North Carolina (part 1)
Finally, I could hear it too, though barely, through the rattling of the cicadas. The smooth jingling of the creek somewhere deeper into the forest, but nearby.
“There,” Julika whispered. Her breath was warm on my ear, but I couldn’t see where she was pointing. She pinched at my wrist, and whispered again: “Run.” We ran. She ran and I followed her. Within seconds, I could barely see her. I crossed my forearms in front of my face and ran, the little branches banging against my elbows and breasts; the brambles grasping and scratching at my shins. With a splash, I landed in the creek and then ran through it, the water sloshing around and through my boots, soaking my socks and feet.
I could hear them following. The same branches and brambles snapping and slapping at their bodies. They followed with urgency, perhaps even panic.
I lost sight of Julika but I could still hear her, calling for me. “Molly! Here! Fuck, fuck, fuck, fuck . . . . Over here!” I saw her. She was at the edge of the forest, peering into a clearing. “Here!” I caught up to her, and looked into the clearing. There was the truck, sitting at the side of the road, at the top of the hill where we had left it.
“Do you have the keys?” she asked.
“Yes.” I was breathing loudly; I could hear myself exhale and feel my heartbeats thundering through my chest. And I could hear the buzzing of the cicadas, and the hurried crunching of twigs and sticks in the forest.
“When we get there, I will look for the gun and you just start driving. Now!”
We ran through the clearing and up the hill. We made it to the truck and I ran around to the driver’s door and jumped in. Julika had already pulled herself into the bed of the truck and I could hear her crawling around, searching clumsily in the dark for the shotgun. “It’s here,” she shouted as I turned the key and put the truck in gear.

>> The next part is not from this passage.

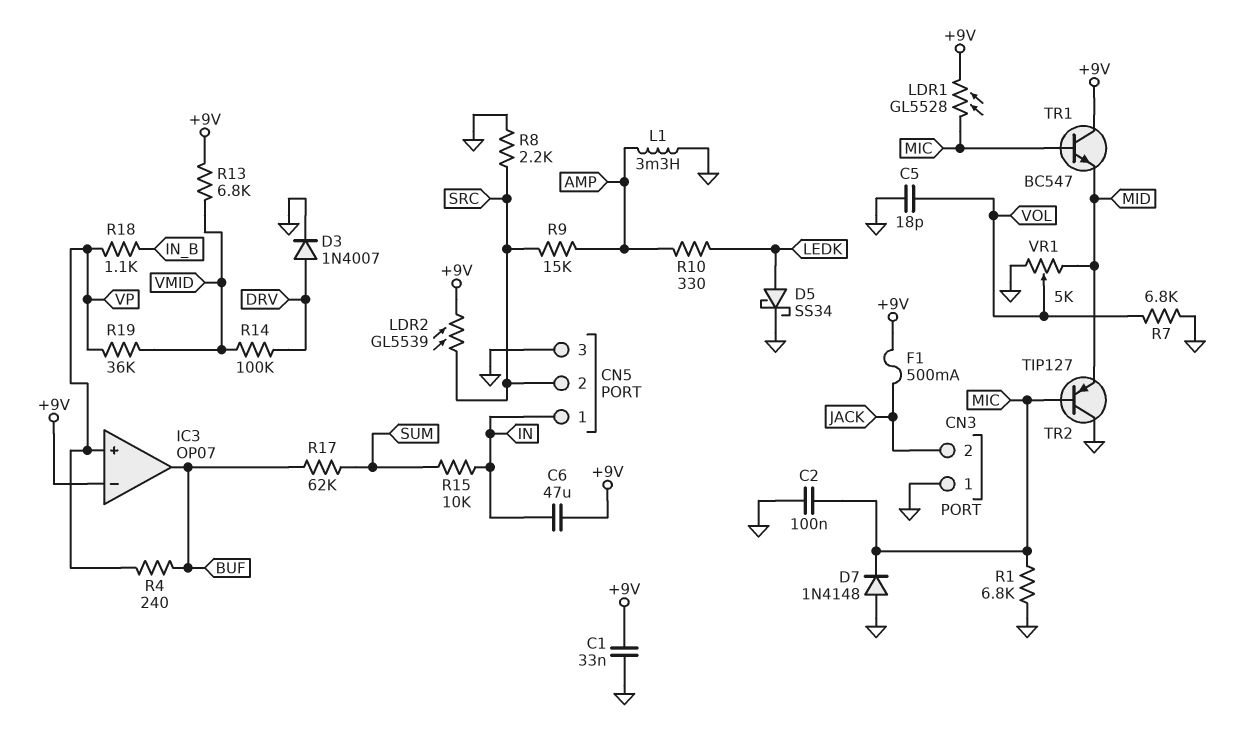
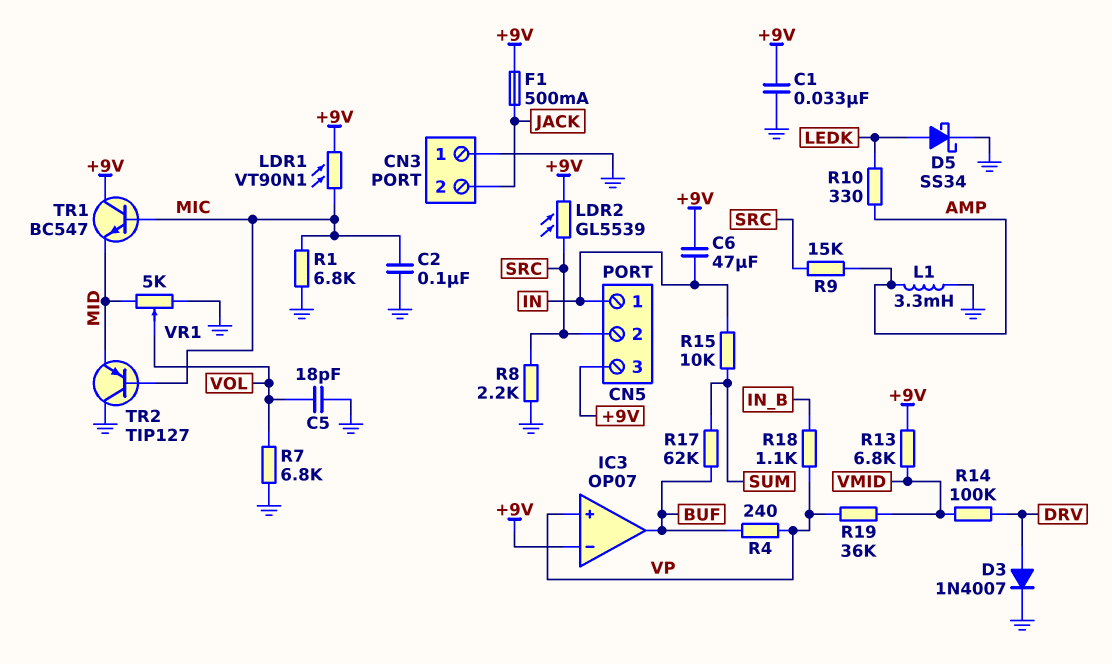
CN5 pin 3: GND -> +9V
D7: diode 1N4148 (A GND, K MIC) -> none
LDR1: GL5528 (+9V, MIC) -> VT90N1 (+9V, MIC)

It was a two-lane highway. I accelerated as fast as the truck would allow, with Julika still in the bed. A shotgun blast sounded from back of the truck, and then another, and another. In the rear view mirror I could make out Julika’s head and shoulders curled around the barrel of the shotgun, her hand pumping the barrel rapidly as three more shots boomed through the night. She bent over to grab more shells, and began to reload. All I could see of her were the wild tangles of blonde hair barely illuminated by the headlights of the vehicle pursuing in the distance.
The gunshots began again, and in the mirror I could see her body slightly recoiling with each shot. And, with each shot, I could hear her body bumping against the rear window. One of the shots was followed immediately by a long, wheezing screech accented by the scraping of metal against asphalt, and then slowly the rear window went dark and I couldn’t see anything in it other than the hazy silhouette of Julika’s head against the purples and grays of the Carolina night. “Keep driving,” she screamed through the window. I kept driving.